Let me get this straight…the premise of this series is that there is a special task force of the U.S. Marshalls that uses a team of convicts—each with their own special skills—to catch escaped convicts? And one of the Marshalls is actually a convict himself? And the other Marshall has a bad heart, and could keel over at any minute? Wow. Does that sound as ridiculous to you as it does to me? Because I’ve got to be honest, this sounds like not just a stupid idea, but an incredibly stupid idea. And I suppose that is part of what makes the A&E series Breakout Kings so fun—it is stupid. But when mixed in the proper proportions, stupid and fun can result in something that is actually entertaining.
I’ve got to confess: I became addicted to this show back in 2011 after watching episodes on On Demand while sick in bed. Breakout Kings is built on the idea that “sometimes it takes a con to catch a con.” Deputy U.S. Marshall Charlie Duchamp (Laz Alonzo) heads up an unorthodox task force that uses convicted felons to catch prisoners who have escaped. The idea for taskforce, however, is not Duchamp. Rather it is the brainchild of Ray Zancanelli (Domenick Lombardozzi), a disgraced Deputy Marshall currently under house arrest for stealing money to buy his daughter a car. (See, this makes him reckless, and slightly crooked, but not bad.) And the rest of the team assembled by Duchamp are a bit like Ray—convicts with a greater sense of morality than the typical television criminal. At least that’s the case with the team assembled after the pilot episode, in which two of the four convicts end up bounced off the team. The rest of the team consists of Shea Daniels (Malcolm Goodwin), the streetwise gang leader who knows the game; Erica Reed (Serinda Swan), the daughter of a bounty hunter, and the key suspect in the revenge killings of her father’s murderers; and Dr. Lloyd Lowrey (Jimmi Simpson), the genius psychiatrist whose gambling addictions led him to a twenty-five year sentence. And lastly, but not leastly, there is Julianne Simms (Brooke Nevin), a drop-out from the Federal Law Enforcement Training Center, who suffers from a host of psychological disorders, but still manages to hold it all together to serve the team as the head of research. In exchange for their help, the convicts are transferred to a minimum security prison, and for each escapee they help catch a month is taken off their sentences. But if they mess up, they go back to maximum security, with their sentences doubled. As for Ray, he’s hoping to get back in good with the Marshalls, Julianne is trying to overcome her phobias and depression, and Charlie is looking to prove his bad heart can’t slow him down.

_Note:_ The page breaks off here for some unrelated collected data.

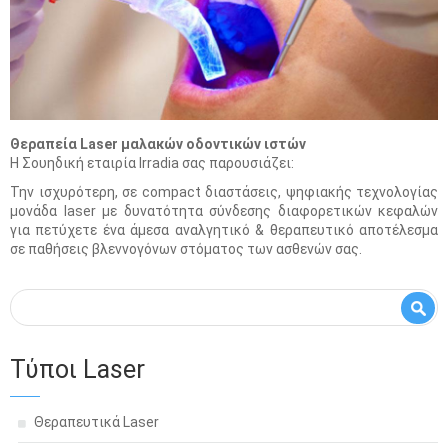
Θεραπεία Laser μαλακών οδοντικών ιστών
Η Σουηδική εταιρία Irradia σας παρουσιάζει:
Την ισχυρότερη, σε compact διαστάσεις, ψηφιακής τεχνολογίας
μονάδα laser με δυνατότητα σύνδεσης διαφορετικών κεφαλών
για πετύχετε ένα άμεσα αναλγητικό & θεραπευτικό αποτέλεσμα
σε παθήσεις βλεννογόνων στόματος των ασθενών σας.
Φόρμα αναζήτησης
Αναζήτηση
Τύποι Laser
Θεραπευτικά Laser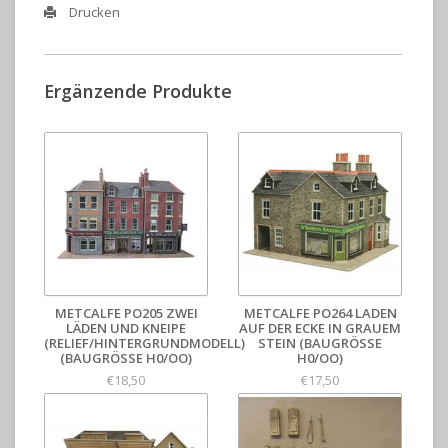
Drucken
Ergänzende Produkte
METCALFE PO205 ZWEI
METCALFE PO264 LADEN
LÄDEN UND KNEIPE
AUF DER ECKE IN GRAUEM
(RELIEF/HINTERGRUNDMODELL)
STEIN (BAUGRÖSSE H
(BAUGRÖSSE H0/OO)
0/OO)
€18,50
€17,50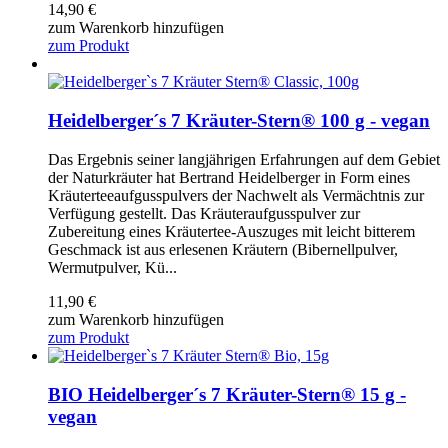
14,90
€
zum Warenkorb hinzufügen
zum Produkt
Heidelberger´s 7 Kräuter-Stern® 100 g - vegan
Das Ergebnis seiner langjährigen Erfahrungen auf dem Gebiet
der Naturkräuter hat Bertrand Heidelberger in Form eines
Kräuterteeaufgusspulvers der Nachwelt als Vermächtnis zur
Verfügung gestellt. Das Kräuteraufgusspulver zur
Zubereitung eines Kräutertee-Auszuges mit leicht bitterem
Geschmack ist aus erlesenen Kräutern (Bibernellpulver,
Wermutpulver, Kü...
11,90
€
zum Warenkorb hinzufügen
zum Produkt
BIO Heidelberger´s 7 Kräuter-Stern® 15 g -
vegan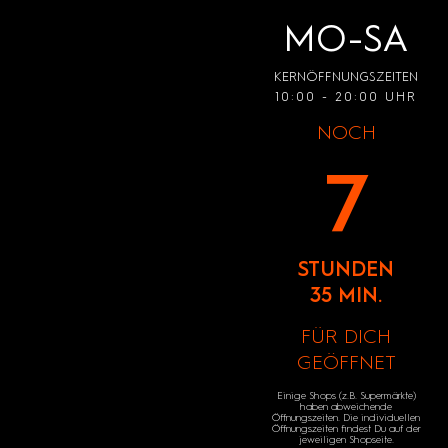
MO-SA
KERNÖFFNUNGSZEITEN
10:00 - 20:00 UHR
NOCH
7
STUNDEN
35 MIN.
FÜR DICH
GEÖFFNET
Einige Shops (z.B. Supermärkte)
haben abweichende
Öffnungszeiten. Die individuellen
Öffnungszeiten findest Du auf der
jeweiligen Shopseite.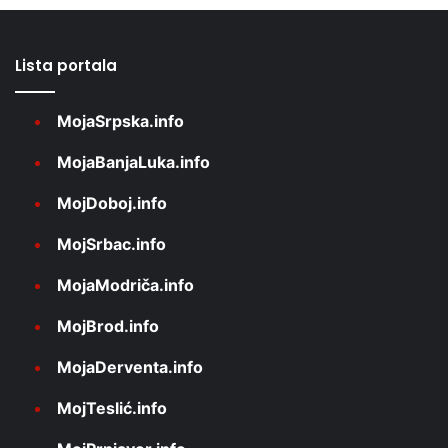
Lista portala
MojaSrpska.info
MojaBanjaLuka.info
MojDoboj.info
MojSrbac.info
MojaModriča.info
MojBrod.info
MojaDerventa.info
MojTeslić.info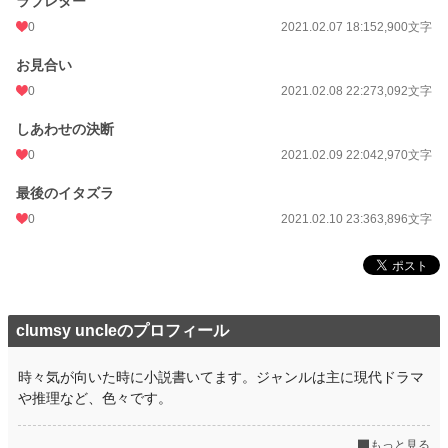
ラブレター
0
2021.02.07 18:15
2,900文字
お見合い
0
2021.02.08 22:27
3,092文字
しあわせの決断
0
2021.02.09 22:04
2,970文字
最後のイタズラ
0
2021.02.10 23:36
3,896文字
clumsy uncleのプロフィール
時々気が向いた時に小説書いてます。ジャンルは主に現代ドラマ
や推理など、色々です。
もっと見る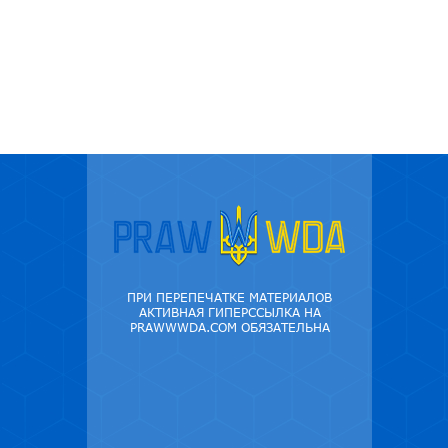
ПРИ ПЕРЕПЕЧАТКЕ МАТЕРИАЛОВ
АКТИВНАЯ ГИПЕРССЫЛКА НА
PRAWWWDA.COM ОБЯЗАТЕЛЬНА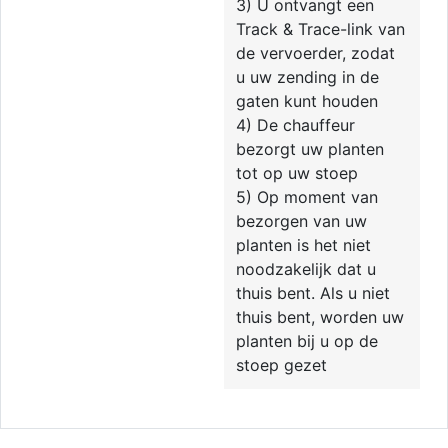
3) U ontvangt een
Track & Trace-link van
de vervoerder, zodat
u uw zending in de
gaten kunt houden
4) De chauffeur
bezorgt uw planten
tot op uw stoep
5) Op moment van
bezorgen van uw
planten is het niet
noodzakelijk dat u
thuis bent. Als u niet
thuis bent, worden uw
planten bij u op de
stoep gezet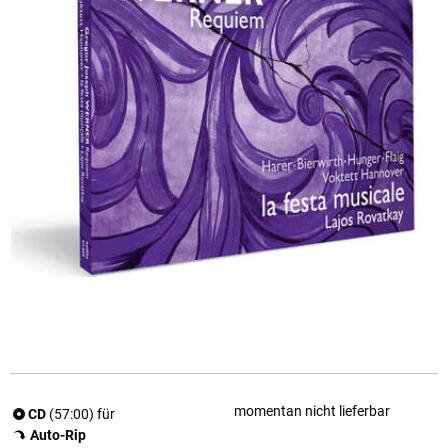
momentan nicht lieferbar
CD
(57:00) für
Auto-Rip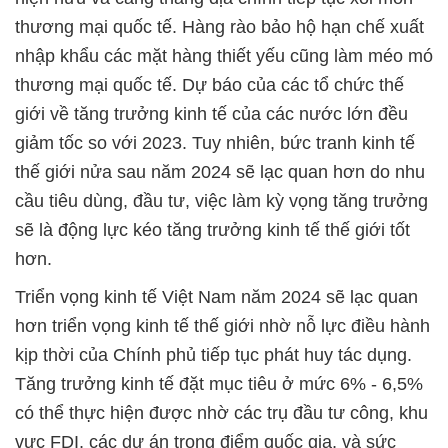
thương mại quốc tế. Hàng rào bảo hộ hạn chế xuất
nhập khẩu các mặt hàng thiết yếu cũng làm méo mó
thương mại quốc tế. Dự báo của các tổ chức thế
giới về tăng trưởng kinh tế của các nước lớn đều
giảm tốc so với 2023. Tuy nhiên, bức tranh kinh tế
thế giới nửa sau năm 2024 sẽ lạc quan hơn do nhu
cầu tiêu dùng, đầu tư, việc làm kỳ vọng tăng trưởng
sẽ là động lực kéo tăng trưởng kinh tế thế giới tốt
hơn.
Triển vọng kinh tế Việt Nam năm 2024 sẽ lạc quan
hơn triển vọng kinh tế thế giới nhờ nỗ lực điều hành
kịp thời của Chính phủ tiếp tục phát huy tác dụng.
Tăng trưởng kinh tế đặt mục tiêu ở mức 6% - 6,5%
có thể thực hiện được nhờ các trụ đầu tư công, khu
vực FDI, các dự án trọng điểm quốc gia, và sức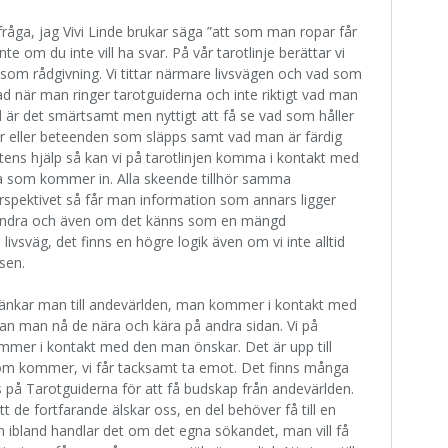
fråga, jag Vivi Linde brukar säga ”att som man ropar får
te om du inte vill ha svar. På vår tarotlinje berättar vi
 som rådgivning. Vi tittar närmare livsvägen och vad som
 när man ringer tarotguiderna och inte riktigt vad man
and är det smärtsamt men nyttigt att få se vad som håller
oner eller beteenden som släpps samt vad man är färdig
rtens hjälp så kan vi på tarotlinjen komma i kontakt med
lka som kommer in. Alla skeende tillhör samma
spektivet så får man information som annars ligger
det andra och även om det känns som en mängd
ivsväg, det finns en högre logik även om vi inte alltid
sen.
länkar man till andevärlden, man kommer i kontakt med
kan man nå de nära och kära på andra sidan. Vi på
kommer i kontakt med den man önskar. Det är upp till
 som kommer, vi får tacksamt ta emot. Det finns många
oss på Tarotguiderna för att få budskap från andevärlden.
tt de fortfarande älskar oss, en del behöver få till en
en ibland handlar det om det egna sökandet, man vill få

With this cast of colorful characters—each one skillfully crafted with the subtlety of getting hit in the face with a brick—the Fugitive Task Force is a team of flawed, wise-cracking badass heroes looking for redemption. How can you not love them? Or at least be mindlessly entertained by their adventures for forty-something minutes at a time?

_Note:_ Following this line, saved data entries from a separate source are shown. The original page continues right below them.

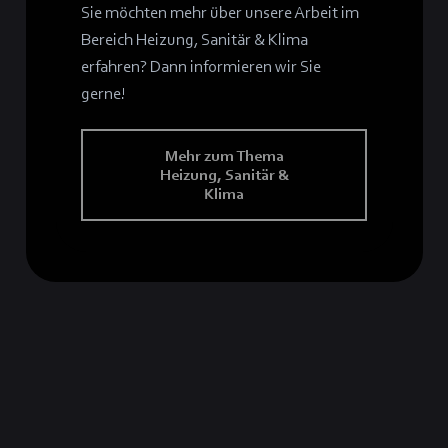
Sie möchten mehr über unsere Arbeit im
Bereich Heizung, Sanitär & Klima
erfahren? Dann informieren wir Sie
gerne!
Mehr zum Thema
Heizung, Sanitär &
Klima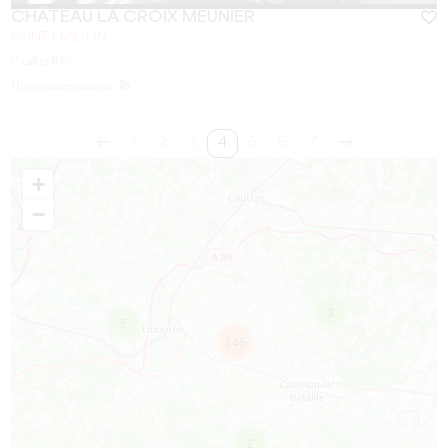
CHÂTEAU LA CROIX MEUNIER
SAINT-EMILION
С сайта
8
€
Продолжительность:
1h
1
2
3
4
5
6
7
+
−
3
5
145
2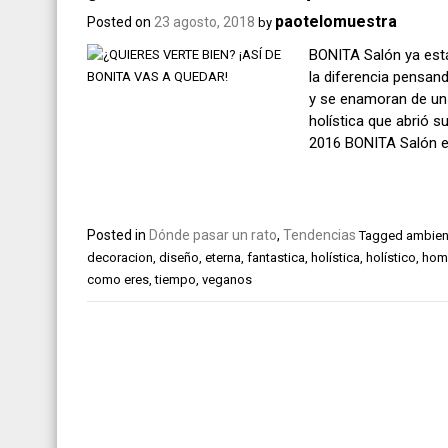
paotelomuestra
Posted on
23 agosto, 2018
by
BONITA Salón ya está
la diferencia pensand
y se enamoran de un 
holística que abrió s
2016 BONITA Salón e
Posted in
Dónde pasar un rato
,
Tendencias
Tagged
ambien
decoracion
,
diseño
,
eterna
,
fantastica
,
holística
,
holístico
,
hom
como eres
,
tiempo
,
veganos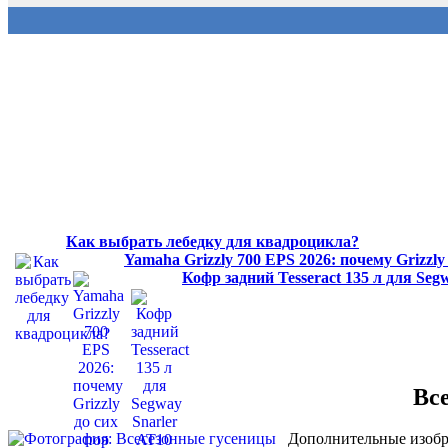
Как выбрать лебедку для квадроцикла?
Yamaha Grizzly 700 EPS 2026: почему Grizzl
Кофр задний Tesseract 135 л для Se
Вс
Дополнительные изобр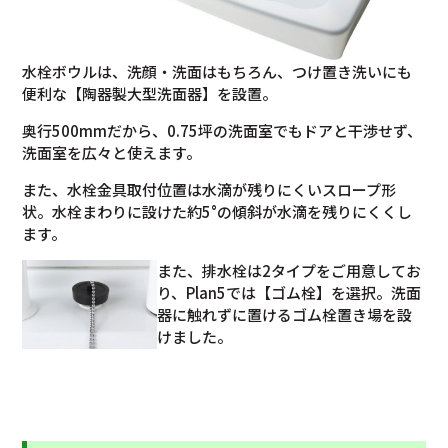
水栓ボウルは、洗顔・洗面はもちろん、つけ置き洗いにも
便利な【陶器製大型洗面器】を設置。
奥行500mmだから、0.75坪の洗面室でもドアと干渉せず、
洗面室を広々と使えます。
また、水栓金具取付位置は水滴が残りにくいスロープ形
状。水栓まわりに設けた約5°の傾斜が水滴を残りにくくし
ます。
また、排水栓は2タイプをご用意してお
り、Plan5では【ゴム栓】を選択。洗面
器に触れずに置けるゴム栓置き場を設
けました。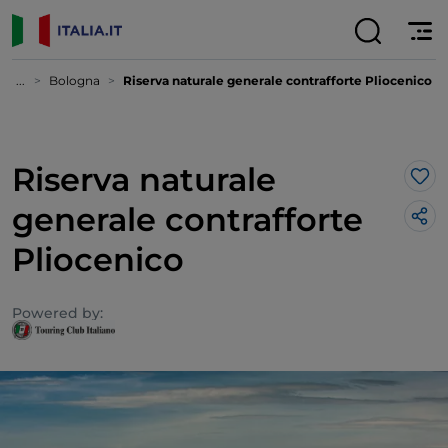
...
Bologna
Riserva naturale generale contrafforte Pliocenico
Riserva naturale
Lik
generale contrafforte
Pliocenico
Powered by: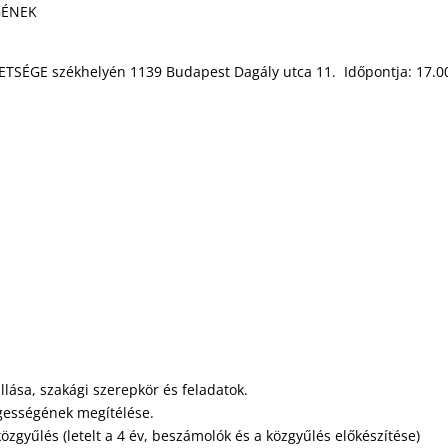
GÉNEK
TSÉGE székhelyén 1139 Budapest Dagály utca 11. Időpontja: 17.00
sa, szakági szerepkör és feladatok.
gességének megítélése.
gyűlés (letelt a 4 év, beszámolók és a közgyűlés előkészítése)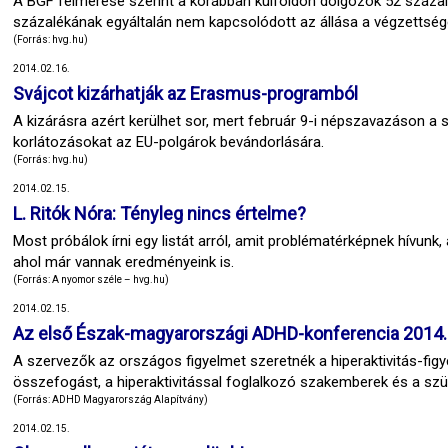
A BGF felmérése szerint a korábban külföldön dolgozók 52 százal
százalékának egyáltalán nem kapcsolódott az állása a végzettség
(Forrás: hvg.hu)
2014.02.16.
Svájcot kizárhatják az Erasmus-programból
A kizárásra azért kerülhet sor, mert február 9-i népszavazáson a 
korlátozásokat az EU-polgárok bevándorlására.
(Forrás: hvg.hu)
2014.02.15.
L. Ritók Nóra: Tényleg nincs értelme?
Most próbálok írni egy listát arról, amit problématérképnek hívunk,
ahol már vannak eredményeink is.
(Forrás: A nyomor széle – hvg.hu)
2014.02.15.
Az első Észak-magyarországi ADHD-konferencia 2014. 
A szervezők az országos figyelmet szeretnék a hiperaktivitás-figy
összefogást, a hiperaktivitással foglalkozó szakemberek és a szü
(Forrás: ADHD Magyarország Alapítvány)
2014.02.15.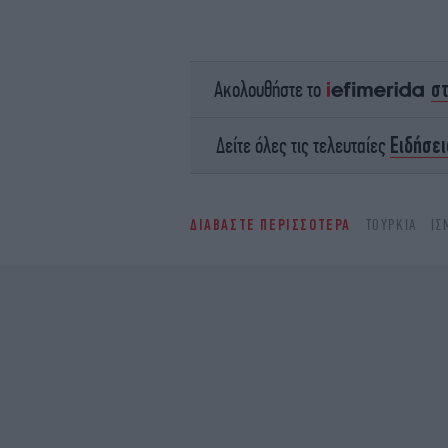
σ
Ακολουθήστε το
Ειδήσει
Δείτε όλες τις τελευταίες
ΔΙΑΒΑΣΤΕ ΠΕΡΙΣΣΟΤΕΡΑ
ΤΟΥΡΚΊΑ
ΙΣ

Breakout Kings: The Complete First Season consists of thirteen episodes. The pilot episode introduces four convicts to the team, but only Shea and Lloyd remain for the remaining twelve shows, joined by Erica. Each episode opens with some prisoner breaking out of prison—usually the most entertaining part of each show—followed by Charlie and Ray gathering up the team and starting the hunt. The job of the team is to “think like a convict.” Lloyd comes up with a psychological profile, Shea uses his street smarts like a form of telepathy, and Erica uses her bounty hunter skills to run fast, while Charlie and Ray are simply tough-with-a-heart-of-gold. This combination of well-developed skills work in tandem as the team tries to figure out why the convicts escaped—there’s always a reason—and what they’re next move will be. Each of the convicts being chased come straight out of World’s Greatest Prison Escapes, and most are homicidal maniacs leaving a pile of corpses in their wake. Perhaps the most compelling and memorable escapee is Theodore “T-Bag” Bagwell (Robert Knepper), who some of you may recognize from the series Prison Break.
Breakout Kings is a show of ridiculous, entertaining silliness. It is largely brainless fun that develops its main cast of characters in broad brush strokes designed to make them seem more complex. For example, each of the convicts has someone in their life outside that helps motivate their actions, and the audience gets brief glimpses of these characters. Even Charlie and Ray have families who factor into the cases. This makes everyone seem more developed, which helps to suck us into the drama. And though the series is not exactly great television—especially when compared to shows like The Wire or Breaking Bad—it is entertaining enough that it is worth watching.